> [Document section]:
<<<<
Skip to main content

Installation

1

Clone the Repository

Clone the project to your local machine:
git clone <repository-url>
cd workspace/source
2

Install Dependencies

Install required Python packages using pip:
pip install -r requirements.txt
Key dependencies:
  • pandas==1.5.3 - Data manipulation
  • requests==2.32.3 - HTTP requests
  • beautifulsoup4==4.12.3 - Web scraping
  • nba_api==1.6.1 - NBA.com API wrapper
  • plotly==5.23.0 - Visualization (optional)
3

Verify Installation

Test that all packages are installed correctly:
import pandas as pd
import requests
from bs4 import BeautifulSoup
from nba_api.stats.endpoints import commonallplayers

print("All dependencies installed successfully!")

Your First Data Collection

Let’s collect hustle statistics for the 2024-25 season.

Running the Hustle Stats Script

import pandas as pd
import requests

def get_hustle(year, ps=False):
    """Fetch hustle statistics from NBA.com Stats API.
    
    Args:
        year: Season ending year (e.g., 2025 for 2024-25 season)
        ps: Boolean, True for playoffs, False for regular season
    """
>>>>
> [Available data]:
<<<<
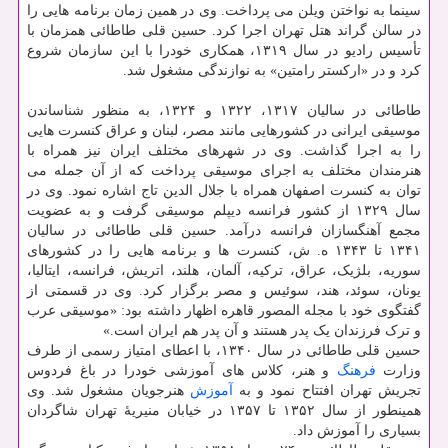
سینما به نواختن ویلن می پرداخت. وی در همین زمان برنامه هایی را
در سالن گراند هتل تهران اجرا کرد. حسین قلی طاطائی همزمان با
تأسیس رادیو در سال ۱۳۱۹، همکاری خودرا با این سازمان شروع
کرد و در «ارکستر رامتین» به نوازندگی مشغول شد.
طاطائی در سالیان ۱۳۱۷، ۱۳۲۲ و ۱۳۲۴، به منظور شناساندن
موسیقی ایرانی در کشورهایی مانند مصر، لبنان و عراق کنسرت هایی
را به اجرا گذاشت. وی در شهرهای مختلف ایران نیز همراه با
هنرمندان مختلف به اجرای موسیقی پرداخت که از آن جمله می
توان به کنسرت اصفهان همراه با جلال الدین تاج اشاره نمود. وی در
سال ۱۳۲۹ از کشور فرانسه دیپلم موسیقی گرفت و به عضویت
مجمع آهنگسازان فرانسه درآمد. حسین قلی طاطائی در سالیان
۱۳۴۱ تا ۱۳۴۳ ه. ش، کنسرت ها و برنامه هایی را در کشورهای
سوریه، بلژیک، عراق، ترکیه، آلمان، هلند، اتریش، فرانسه، ایتالیا،
یونان، سوئد، هند، سوئیس و مصر برگزار کرد. وی در قسمتی از
گفتگوی خود با مجله المصور قاهره اظهار داشته بود: «موسیقی عرب
و ترک فرزندان یک پدر هستند و آن پدر هم ایران است.»
حسین قلی طاطائی در سال ۱۳۴۰، با اعطای امتیاز رسمی از طرف
وزارت
فرهنگ
و هنر، کلاس های آموزشی خودرا در باغ فردوس
تجریش تهران افتتاح نمود و به
آموزش
هنرجویان مشغول شد. وی
همینطور از سال ۱۳۵۲ تا ۱۳۵۷ در خیابان منیریهٔ تهران شاگردان
بسیاری را آموزش داد.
>>>>
> [Task list]:
A. Decide whether each of the following statements agrees with the installation guide, answering yes or no and quoting the deciding words: (i) plotly is listed as an optional dependency; (ii) the listed version of requests is 2.31.0; (iii) the year argument of get_hustle is the starting year of the season.
B. Reproduce the installation guide word for word from "Install Dependencies" up to and including "- Visualization (optional)".

> [Responses by task]:
A.
(i) Yes: "plotly==5.23.0 - Visualization (optional)"
(ii) No: "requests==2.32.3 - HTTP requests"
(iii) No: "year: Season ending year (e.g., 2025 for 2024-25 season)"

B.
Install Dependencies

Install required Python packages using pip:
pip install -r requirements.txt
Key dependencies:
  • pandas==1.5.3 - Data manipulation
  • requests==2.32.3 - HTTP requests
  • beautifulsoup4==4.12.3 - Web scraping
  • nba_api==1.6.1 - NBA.com API wrapper
  • plotly==5.23.0 - Visualization (optional)